If you’re jumping into college for the first, second or even third time, you may be sweating a bit over some of the details. Will you like your courses? Have you chosen the right major? Will you be able to get the help you need from professors?
In reality, the overwhelming question for most American students is very simple: will you actually graduate at the time you plan to? It’s a massive problem in the U.S. today.
Elite private schools often see 100% of students graduate in four years In their bachelor degree programs. But elite schools are just a small percentage of America’s colleges. If you look at the vast number of public universities, online schools, community colleges and small private schools, graduation rates are absolutely terrible, and they have been for years.
Less Than Half Succeed
Even the better state universities only see about 65% of their full time students finish a degree in four years.

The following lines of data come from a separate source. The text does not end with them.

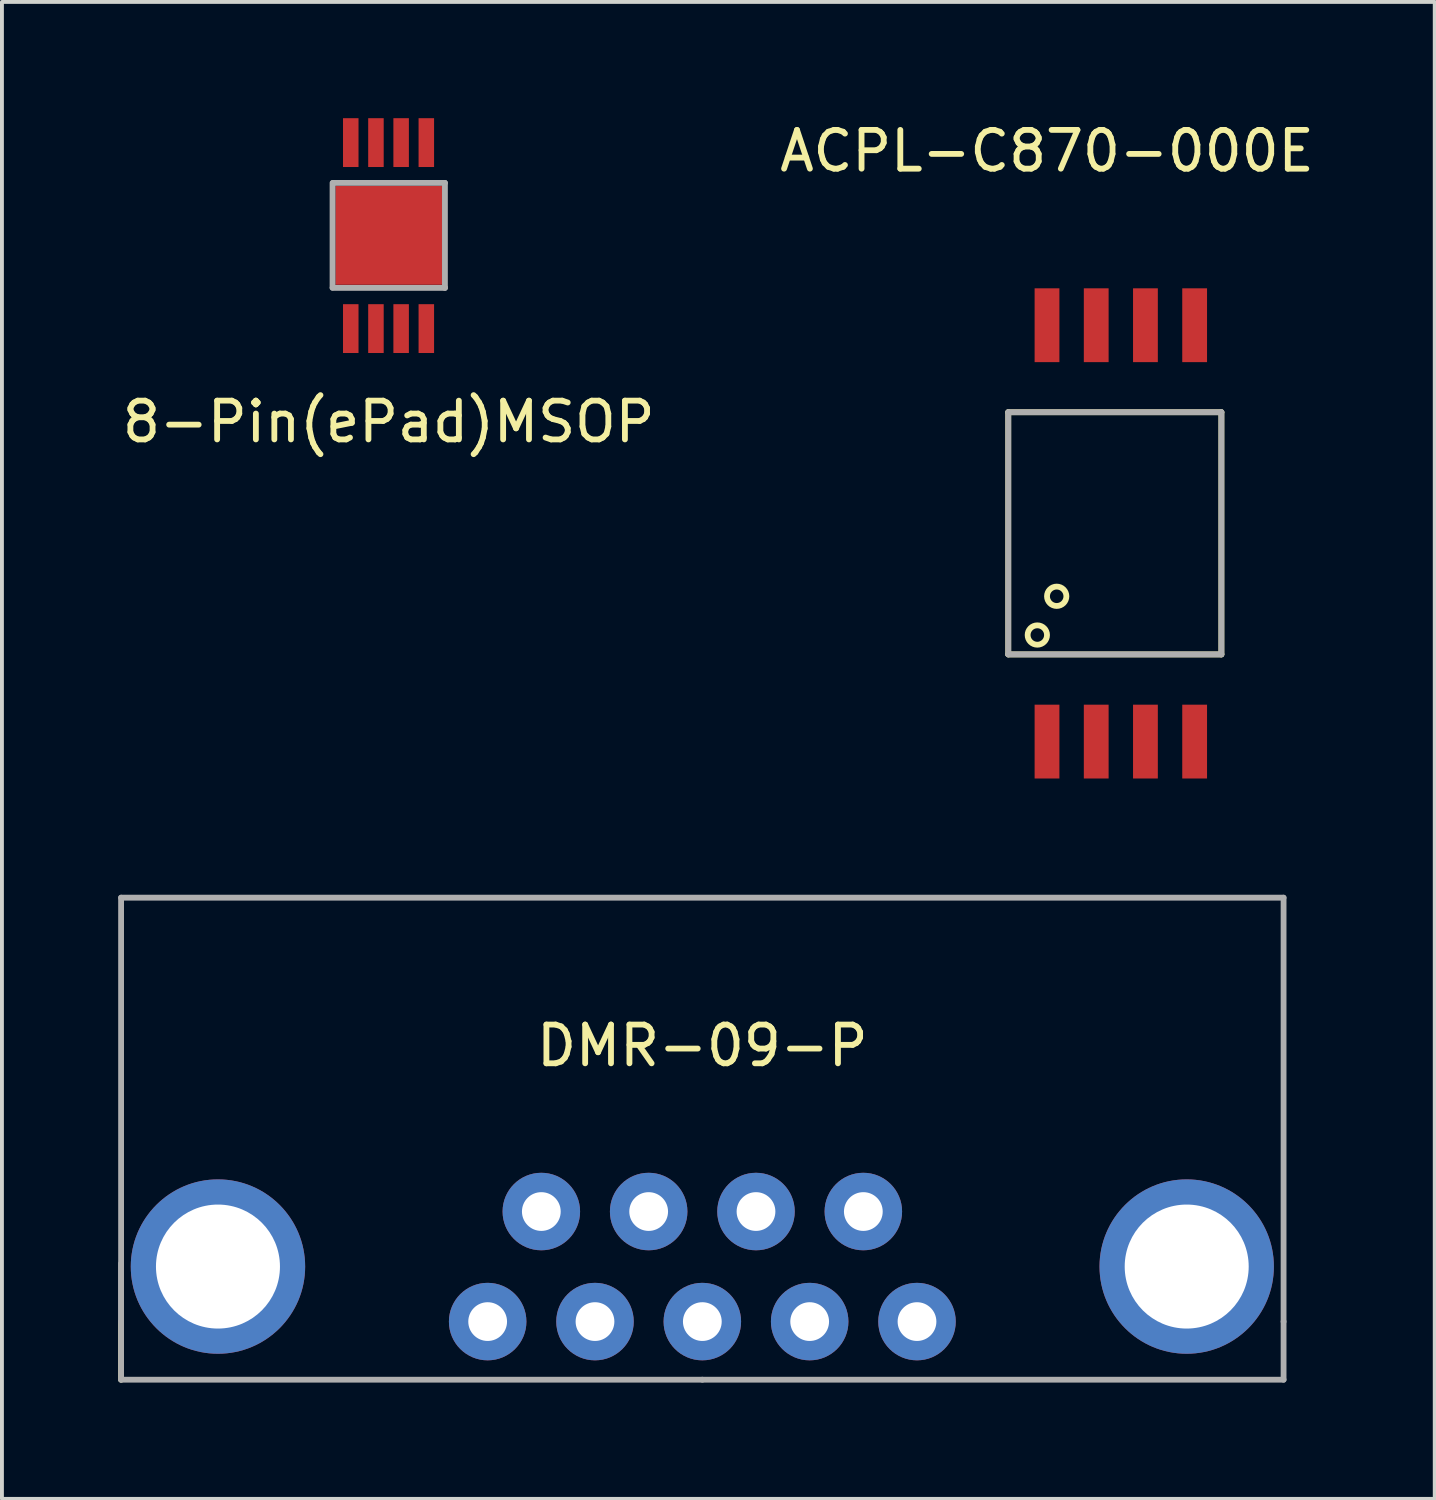
<source format=kicad_pcb>
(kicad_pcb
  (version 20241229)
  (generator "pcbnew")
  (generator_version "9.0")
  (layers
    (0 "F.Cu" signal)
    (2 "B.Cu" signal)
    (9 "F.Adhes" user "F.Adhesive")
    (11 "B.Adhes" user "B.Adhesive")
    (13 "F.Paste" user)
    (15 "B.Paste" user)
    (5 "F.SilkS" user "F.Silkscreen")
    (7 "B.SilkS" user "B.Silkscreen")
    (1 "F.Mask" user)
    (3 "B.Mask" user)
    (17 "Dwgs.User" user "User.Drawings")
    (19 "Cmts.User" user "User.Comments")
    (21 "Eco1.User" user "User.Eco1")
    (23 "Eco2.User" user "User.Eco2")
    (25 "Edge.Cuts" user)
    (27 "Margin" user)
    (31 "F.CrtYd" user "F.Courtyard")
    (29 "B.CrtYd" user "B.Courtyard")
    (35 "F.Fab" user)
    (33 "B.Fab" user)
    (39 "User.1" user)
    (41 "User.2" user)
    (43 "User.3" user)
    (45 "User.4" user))
  (footprint "DMR-09-P"
    (layer "F.Cu")
    (at 15.075 31.056)
    (property "Reference" "DMR-09-P" (at 0 -7.12 0) (layer "F.SilkS") (effects (font (size 1 1) (thickness 0.15))))
    (attr through_hole)
    (fp_line (start -15 1.5) (end -15 0) (stroke (width 0.15) (type solid)) (layer "F.SilkS"))
    (fp_line (start -15 -10.94) (end -15 0) (stroke (width 0.15) (type solid)) (layer "F.Fab"))
    (fp_line (start -15 -1.5) (end -15 1.5) (stroke (width 0.15) (type solid)) (layer "F.Fab"))
    (fp_line (start 0 1.5) (end -15 1.5) (stroke (width 0.15) (type solid)) (layer "F.Fab"))
    (fp_line (start 0 1.5) (end 15 1.5) (stroke (width 0.15) (type solid)) (layer "F.Fab"))
    (fp_line (start 15 -10.94) (end -15 -10.94) (stroke (width 0.15) (type solid)) (layer "F.Fab"))
    (fp_line (start 15 0) (end 15 -10.94) (stroke (width 0.15) (type solid)) (layer "F.Fab"))
    (fp_line (start 15 1.5) (end 15 0) (stroke (width 0.15) (type solid)) (layer "F.Fab"))
    (pad "0" thru_hole circle (at -12.5 -1.42) (size 4.5 4.5) (drill 3.2) (layers "*.Cu" "*.Mask"))
    (pad "0" thru_hole circle (at 12.5 -1.42) (size 4.5 4.5) (drill 3.2) (layers "*.Cu" "*.Mask"))
    (pad "1" thru_hole circle (at 5.54 0) (size 2 2) (drill 1) (layers "*.Cu" "*.Mask"))
    (pad "2" thru_hole circle (at 2.77 0) (size 2 2) (drill 1) (layers "*.Cu" "*.Mask"))
    (pad "3" thru_hole circle (at 0 0) (size 2 2) (drill 1) (layers "*.Cu" "*.Mask"))
    (pad "4" thru_hole circle (at -2.77 0) (size 2 2) (drill 1) (layers "*.Cu" "*.Mask"))
    (pad "5" thru_hole circle (at -5.54 0) (size 2 2) (drill 1) (layers "*.Cu" "*.Mask"))
    (pad "6" thru_hole circle (at 4.155 -2.84) (size 2 2) (drill 1) (layers "*.Cu" "*.Mask"))
    (pad "7" thru_hole circle (at 1.385 -2.84) (size 2 2) (drill 1) (layers "*.Cu" "*.Mask"))
    (pad "8" thru_hole circle (at -1.385 -2.84) (size 2 2) (drill 1) (layers "*.Cu" "*.Mask"))
    (pad "9" thru_hole circle (at -4.155 -2.84) (size 2 2) (drill 1) (layers "*.Cu" "*.Mask")))
  (footprint "ACPL-C870-000E"
    (layer "F.Cu")
    (at 23.97 16.088)
    (property "Reference" "ACPL-C870-000E" (at 0 -15.24 0) (layer "F.SilkS") (effects (font (size 1 1) (thickness 0.15))))
    (attr through_hole)
    (fp_line (start -1 -8.5) (end 4.5 -8.5) (stroke (width 0.15) (type solid)) (layer "F.SilkS"))
    (fp_line (start -1 -2.25) (end -1 -8.5) (stroke (width 0.15) (type solid)) (layer "F.SilkS"))
    (fp_line (start 4.5 -8.5) (end 4.5 -2.25) (stroke (width 0.15) (type solid)) (layer "F.SilkS"))
    (fp_line (start 4.5 -2.25) (end -1 -2.25) (stroke (width 0.15) (type solid)) (layer "F.SilkS"))
    (fp_circle (center -0.25 -2.75) (end 0 -2.75) (stroke (width 0.15) (type solid)) (fill no) (layer "F.SilkS"))
    (fp_circle (center 0.25 -3.75) (end 0.5 -3.75) (stroke (width 0.15) (type solid)) (fill no) (layer "F.SilkS"))
    (fp_line (start -1 -8.5) (end 4.5 -8.5) (stroke (width 0.15) (type solid)) (layer "F.Fab"))
    (fp_line (start -1 -2.25) (end -1 -8.5) (stroke (width 0.15) (type solid)) (layer "F.Fab"))
    (fp_line (start 4.5 -8.5) (end 4.5 -2.25) (stroke (width 0.15) (type solid)) (layer "F.Fab"))
    (fp_line (start 4.5 -2.25) (end -1 -2.25) (stroke (width 0.15) (type solid)) (layer "F.Fab"))
    (pad "1" smd rect (at 0 0) (size 0.64 1.905) (layers "F.Cu" "F.Mask" "F.Paste"))
    (pad "2" smd rect (at 1.27 0) (size 0.64 1.905) (layers "F.Cu" "F.Mask" "F.Paste"))
    (pad "3" smd rect (at 2.54 0) (size 0.64 1.905) (layers "F.Cu" "F.Mask" "F.Paste"))
    (pad "4" smd rect (at 3.81 0) (size 0.64 1.905) (layers "F.Cu" "F.Mask" "F.Paste"))
    (pad "5" smd rect (at 3.81 -10.745) (size 0.64 1.905) (layers "F.Cu" "F.Mask" "F.Paste"))
    (pad "6" smd rect (at 2.54 -10.745) (size 0.64 1.905) (layers "F.Cu" "F.Mask" "F.Paste"))
    (pad "7" smd rect (at 1.27 -10.745) (size 0.64 1.905) (layers "F.Cu" "F.Mask" "F.Paste"))
    (pad "8" smd rect (at 0 -10.745) (size 0.64 1.905) (layers "F.Cu" "F.Mask" "F.Paste")))
  (footprint "8-Pin(ePad)MSOP"
    (layer "F.Cu")
    (at 6.002 5.43)
    (property "Reference" "8-Pin(ePad)MSOP" (at 0.98 2.405 0) (layer "F.SilkS") (effects (font (size 1 1) (thickness 0.15))))
    (attr through_hole)
    (fp_line (start -0.47 -3.76) (end -0.47 -1.06) (stroke (width 0.15) (type solid)) (layer "F.Fab"))
    (fp_line (start -0.47 -1.05) (end 2.43 -1.05) (stroke (width 0.15) (type solid)) (layer "F.Fab"))
    (fp_line (start -0.46 -3.76) (end 2.42 -3.76) (stroke (width 0.15) (type solid)) (layer "F.Fab"))
    (fp_line (start 2.42 -3.76) (end 2.43 -3.76) (stroke (width 0.15) (type solid)) (layer "F.Fab"))
    (fp_line (start 2.43 -3.76) (end 2.43 -1.06) (stroke (width 0.15) (type solid)) (layer "F.Fab"))
    (fp_line (start 2.43 -1.06) (end 2.43 -1.05) (stroke (width 0.15) (type solid)) (layer "F.Fab"))
    (pad "1" smd rect (at 0 0) (size 0.4 1.26) (layers "F.Cu" "F.Mask" "F.Paste"))
    (pad "2" smd rect (at 0.65 0) (size 0.4 1.26) (layers "F.Cu" "F.Mask" "F.Paste"))
    (pad "3" smd rect (at 1.3 0) (size 0.4 1.26) (layers "F.Cu" "F.Mask" "F.Paste"))
    (pad "4" smd rect (at 1.95 0) (size 0.4 1.26) (layers "F.Cu" "F.Mask" "F.Paste"))
    (pad "5" smd rect (at 0.98 -2.405) (size 2.75 2.55) (layers "F.Cu" "F.Mask" "F.Paste"))
    (pad "5" smd rect (at 1.95 -4.8) (size 0.4 1.26) (layers "F.Cu" "F.Mask" "F.Paste"))
    (pad "6" smd rect (at 1.3 -4.8) (size 0.4 1.26) (layers "F.Cu" "F.Mask" "F.Paste"))
    (pad "7" smd rect (at 0.65 -4.8) (size 0.4 1.26) (layers "F.Cu" "F.Mask" "F.Paste"))
    (pad "8" smd rect (at 0 -4.8) (size 0.4 1.26) (layers "F.Cu" "F.Mask" "F.Paste")))
  (gr_rect
    (start -3 -3)
    (end 33.976 35.631)
    (stroke (width 0.1) (type default))
    (fill no)
    (layer "Edge.Cuts")))
</source>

The national average at all colleges and universities is downright shocking. Just 40% of all college students in the nation are now closing out a degree in four years.
The cost of all this is high. Staying on for an extra year of study is costing American college students about $15 billion per year. That adds, in many cases to the crushing debt so many college graduates carry with them after completing school.
A big problem is that many students overestimate their abilities to handle the toughest college courses. If the environment at the school is not supportive, that can lead to the student dropping out before ever finishing a degree – a terrible result that leaves the student in debt but without any skills or credentials to get a job.
Finishing a degree in five or six years is a better, but still not wonderful result. Graduating with 50% more debt than originally planned can create tremendous pressure to get a job, any job at all, to start paying down loans.
One key that can help you avoid getting bogged down: Make sure you know exactly which courses are required for your major, and get them done right at the start. Taking the courses that interest you most and having to circle around later and take your required ones can throw you off track of some of your required courses happen to be full or unavailable when you need them.